Although Ontario has its own species of rat snake, which is the largest snake in Canada, they are a species-at-risk and endangered in parts of the province. The Western rat snake is not found in Ontario, and it is important that all wild animals be released in their own home territory.

Toronto Wildlife Centre staff have been hard at work for weeks making arrangements to send the travelling snake back to his native area.

TWC’s Executive Director Nathalie Karvonen (far left) and Executive Assistant Sara Duffus-Martin (far right) prepare the Western rat snake for the drive to Detroit with volunteer drivers Michael and Anne.

Today, the young snake will be carefully enclosed in an appropriate travel carrier and driven to the Canada/U.S. border where he (and his U.S. Fish and Wildlife Service paperwork) will be inspected for re-entry back into the United States. He will then be driven to the Detroit airport where he will board a plane and be placed in a climate-controlled compartment to fly to Little Rock, Arkansas. A representative from Cooper Tire will pick the snake up from that airport and drive him to the plant in Texarkana, a two-hour journey, where he will be released back into his forest home.

The team at Cooper Tire has been very helpful and is happy to welcome the snake back. “This snake has made an incredible journey, and we are pleased to work with the TWC to ensure he is returned to his home,” said Jon Huffman, Cooper’s Canadian Sales Manager. “In recognition of the outstanding work done by the Centre, for this snake and countless other animals, Cooper has donated a $1,000 gift voucher for tires to be auctioned at the TWC’s annual Wild Ball fundraising gala and we are happy to support their life-saving work.”

Rat snakes are non-venomous and pose no danger to people.
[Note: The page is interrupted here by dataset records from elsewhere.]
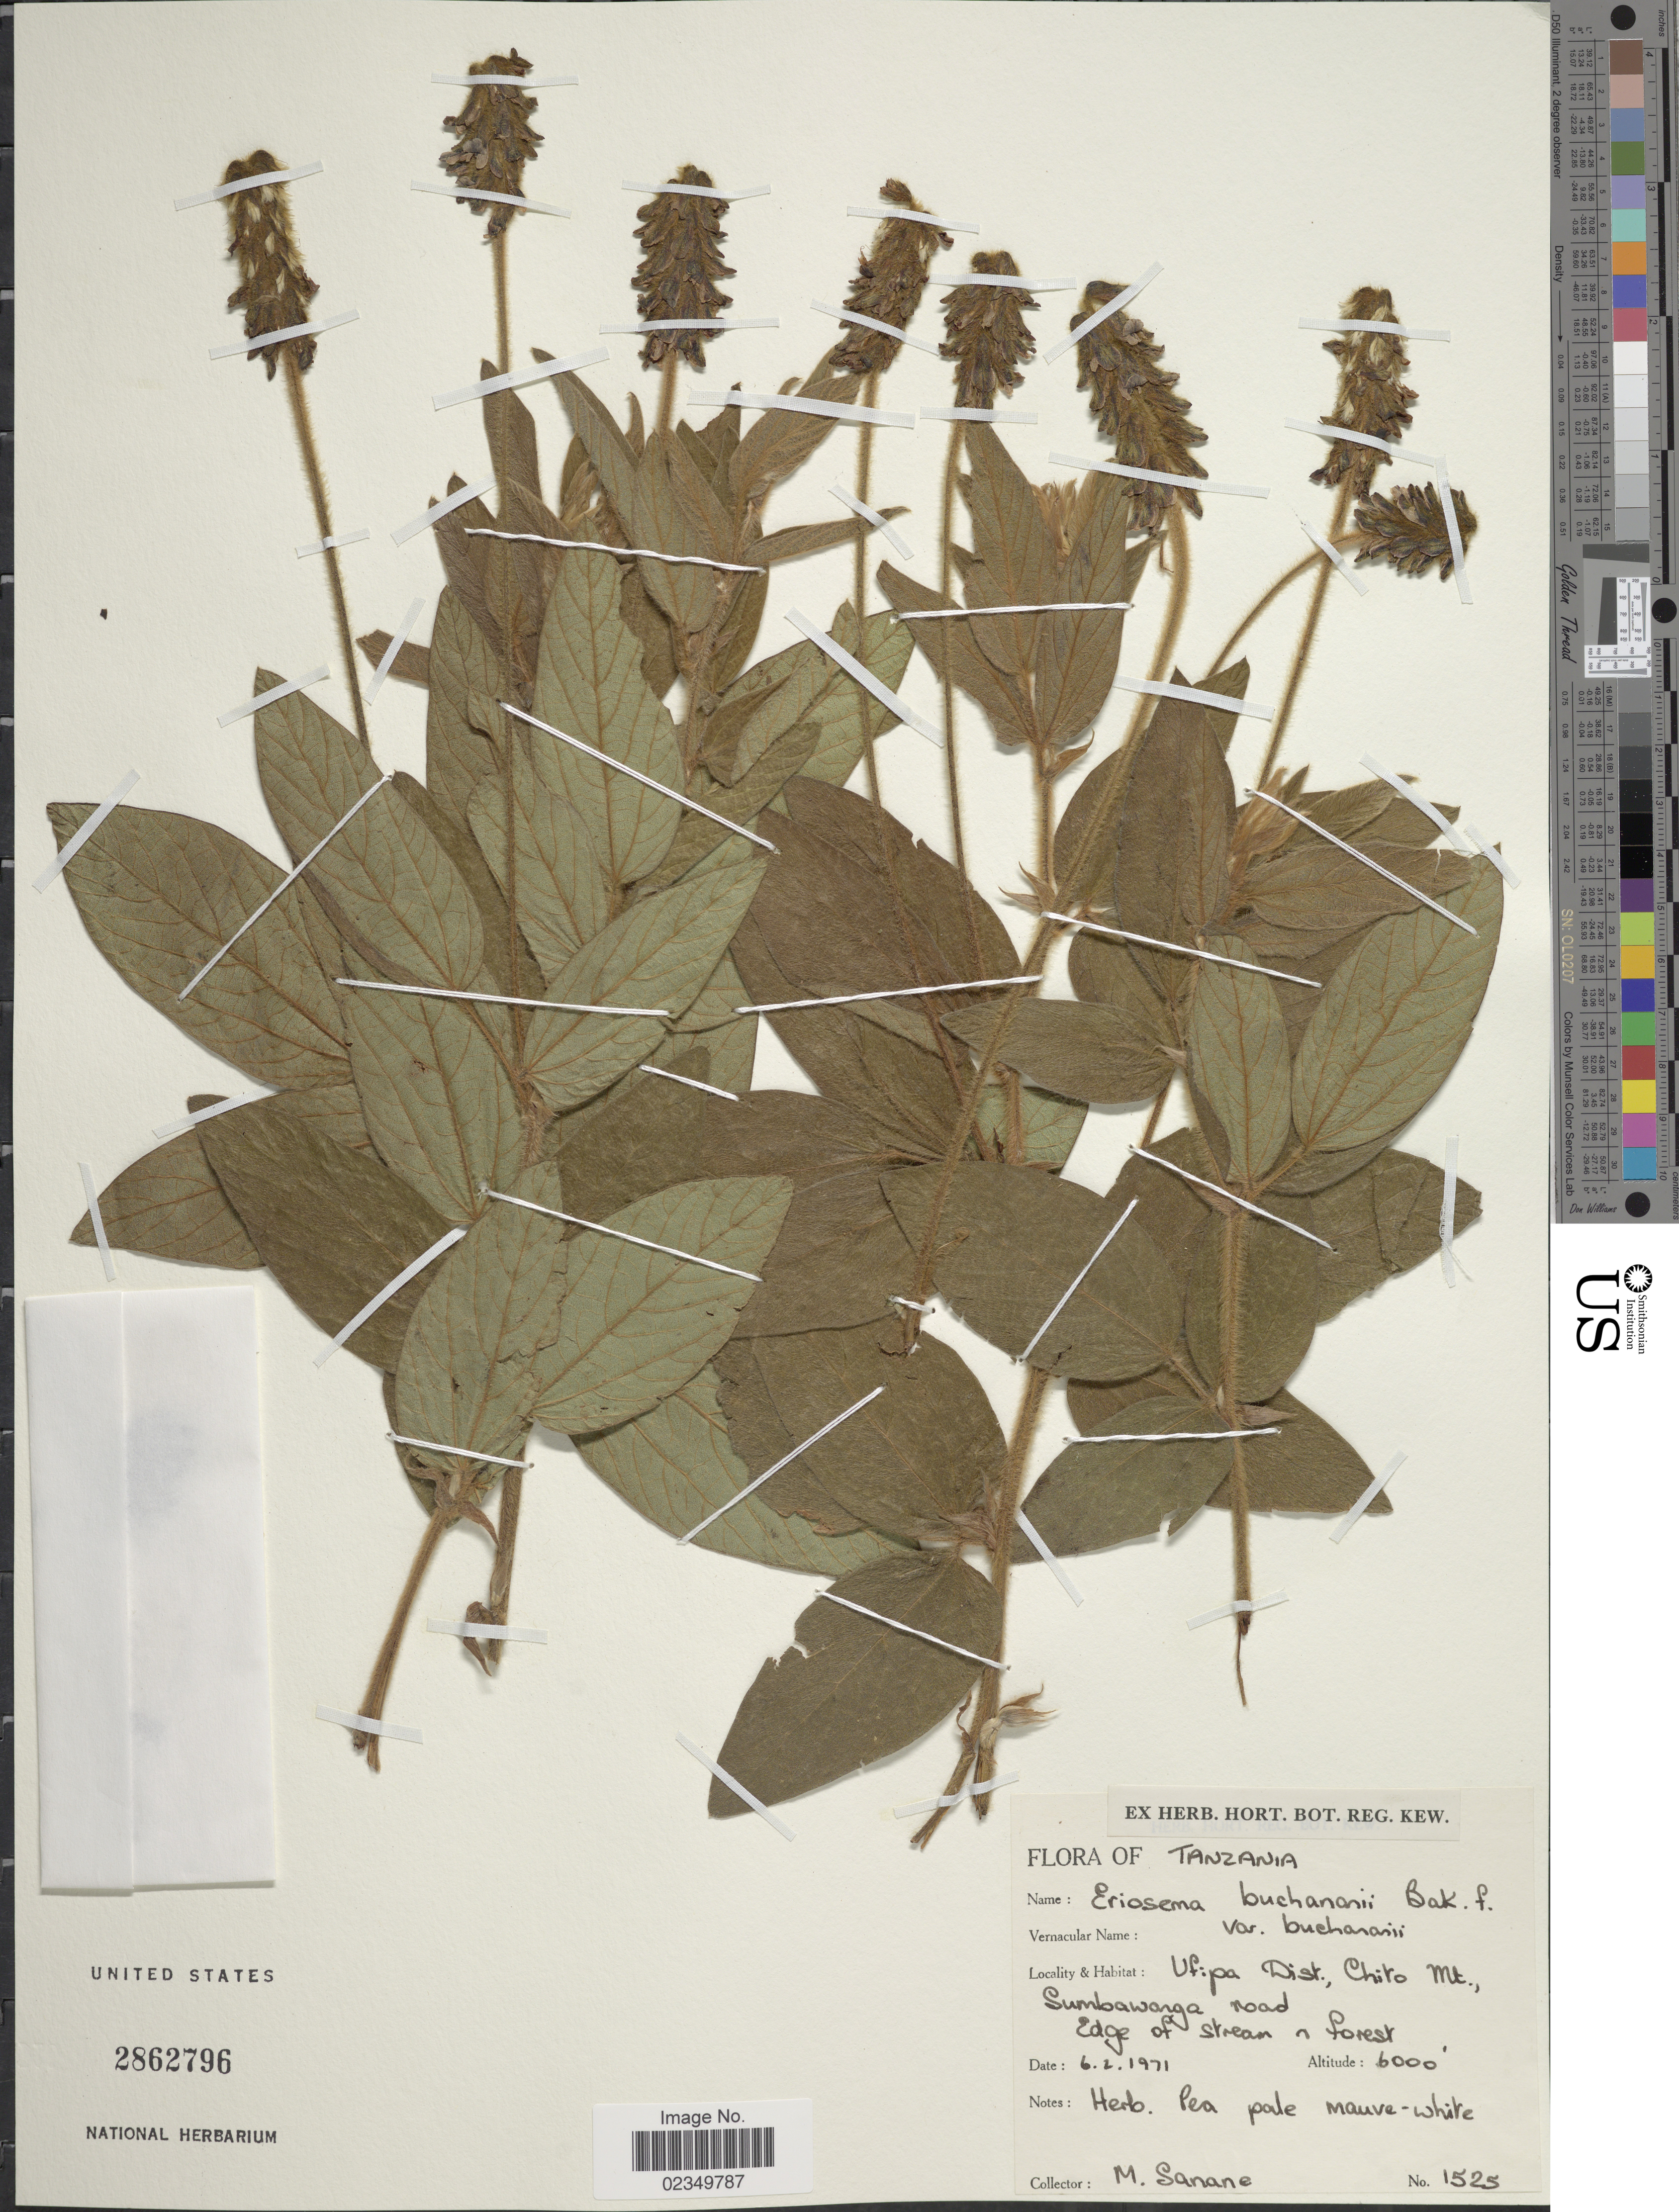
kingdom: Plantae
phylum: Tracheophyta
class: Magnoliopsida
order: Fabales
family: Fabaceae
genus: Eriosema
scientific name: Eriosema buchananii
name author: Baker f.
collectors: M. Sanane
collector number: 1525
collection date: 1971-02-06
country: Tanzania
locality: Ufipa Dist. Chito Mt., Sumbawanga road, Edge of stream in forest.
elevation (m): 1829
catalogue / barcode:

They feed on insects and small rodents such as mice and rats, playing an important ecological role by keeping rodent populations at bay. In fact, they got their name because of their love of eating rats! Rat snakes are smart. They know that their own predators fear the deadly rattle of a rattlesnake so when threatened, they may “rattle” their tail, pretending to be one of these dangerous snakes. Unfortunately, this sometimes causes people to kill them out of falsely perceived danger.

Western rat snakes grow to be 6 feet long so this travelling snake, at only 3 feet in length, is still young. With an average life span of 15 years, this animal may recover well from his ordeal and live out a long and happy life in the wild.